In fact, they claim to be able to put tens of microscopes while working inside the chip.
Enlarged image of a single lens, in practice, one of the "microscopic" the biochip. [Image: Ken Crozier]
The breakthrough, which represents the marriage of high-performance optics with microfluidics, may be the perfect combination to make the on-chip technology more powerful and more practical.
Microfluidic devices are able to filter and automatically mix the chemicals, making them ideal for detection of diseases and environmental monitoring . But the performance of these devices may be even greater if they are provided with miniature microscopes in its interior, which allows them to analyze biological samples even smaller and more accurately.

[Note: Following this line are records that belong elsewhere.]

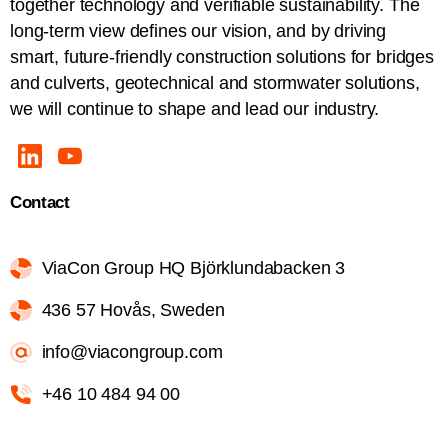
together technology and verifiable sustainability. The
long-term view defines our vision, and by driving
smart, future-friendly construction solutions for bridges
and culverts, geotechnical and stormwater solutions,
we will continue to shape and lead our industry.
Contact
ViaCon Group HQ Björklundabacken 3
436 57 Hovås, Sweden
info@viacongroup.com
+46 10 484 94 00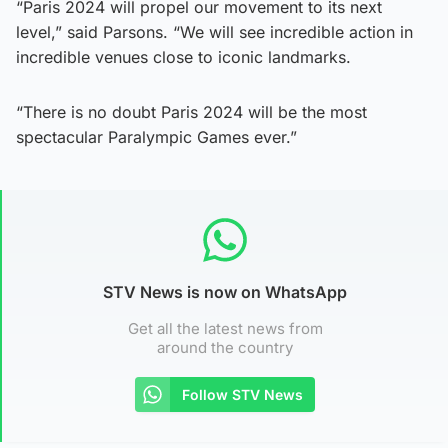
“Paris 2024 will propel our movement to its next
level,” said Parsons. “We will see incredible action in
incredible venues close to iconic landmarks.
“There is no doubt Paris 2024 will be the most
spectacular Paralympic Games ever.”
STV News is now on WhatsApp
Get all the latest news from
around the country
Follow STV News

The board optical detection now presented by researchers at Harvard create a microfluidic device for parallel processing fully capable of analyzing almost 200,000 droplets per second sample.
The researchers said their device is scalable and reusable and can be easily adapted for different types of analysis.
“In essence, we integrate a high-performance optics on a chip that also contains microfluidics. This allows us to parallelize the optics in the same way a microfluidic device that parallels the handling of samples,” said Ken Crozier, research coordinator.
Each of the circles is a lens by observing the different microchannels of a biochip. [Image: Ken Crozier]
Unlike a typical optical detection system, which uses the objective lens of a microscope to examine a single location within a microfluidic channel, the new board is designed to detect light coming from multiple channels simultaneously.
In its statement, an array of 62 lenses, built on a silicon plate a measured fluorescence signal drops by 62 canals that were circulating of a highly parallelized microfluidic device.
The device works by creating a focused point of excitation within each microchannel array and then collects the resulting fluorescence emission of droplets that travel through the microchannel, literally taking pictures of the droplets as they pass.
The series of images is recorded by a digital camera sensor, enabling high-speed observation of all channels simultaneously. As each set is designed to collect the fluorescence of a well-defined region of the microchannel, it avoids interference between adjacent channels.
The end result is a film of droplets flowing swiftly through the channels, something impossible to do with the present microscope, due to their narrow field of vision.
“As we have this massively parallel approach – effectively as if we have 62 microscopes – we can obtain many measurements at the same time,” said Crozier. “This device proved capable of measuring up to 200,000 drops per second, but I think we can do even more.”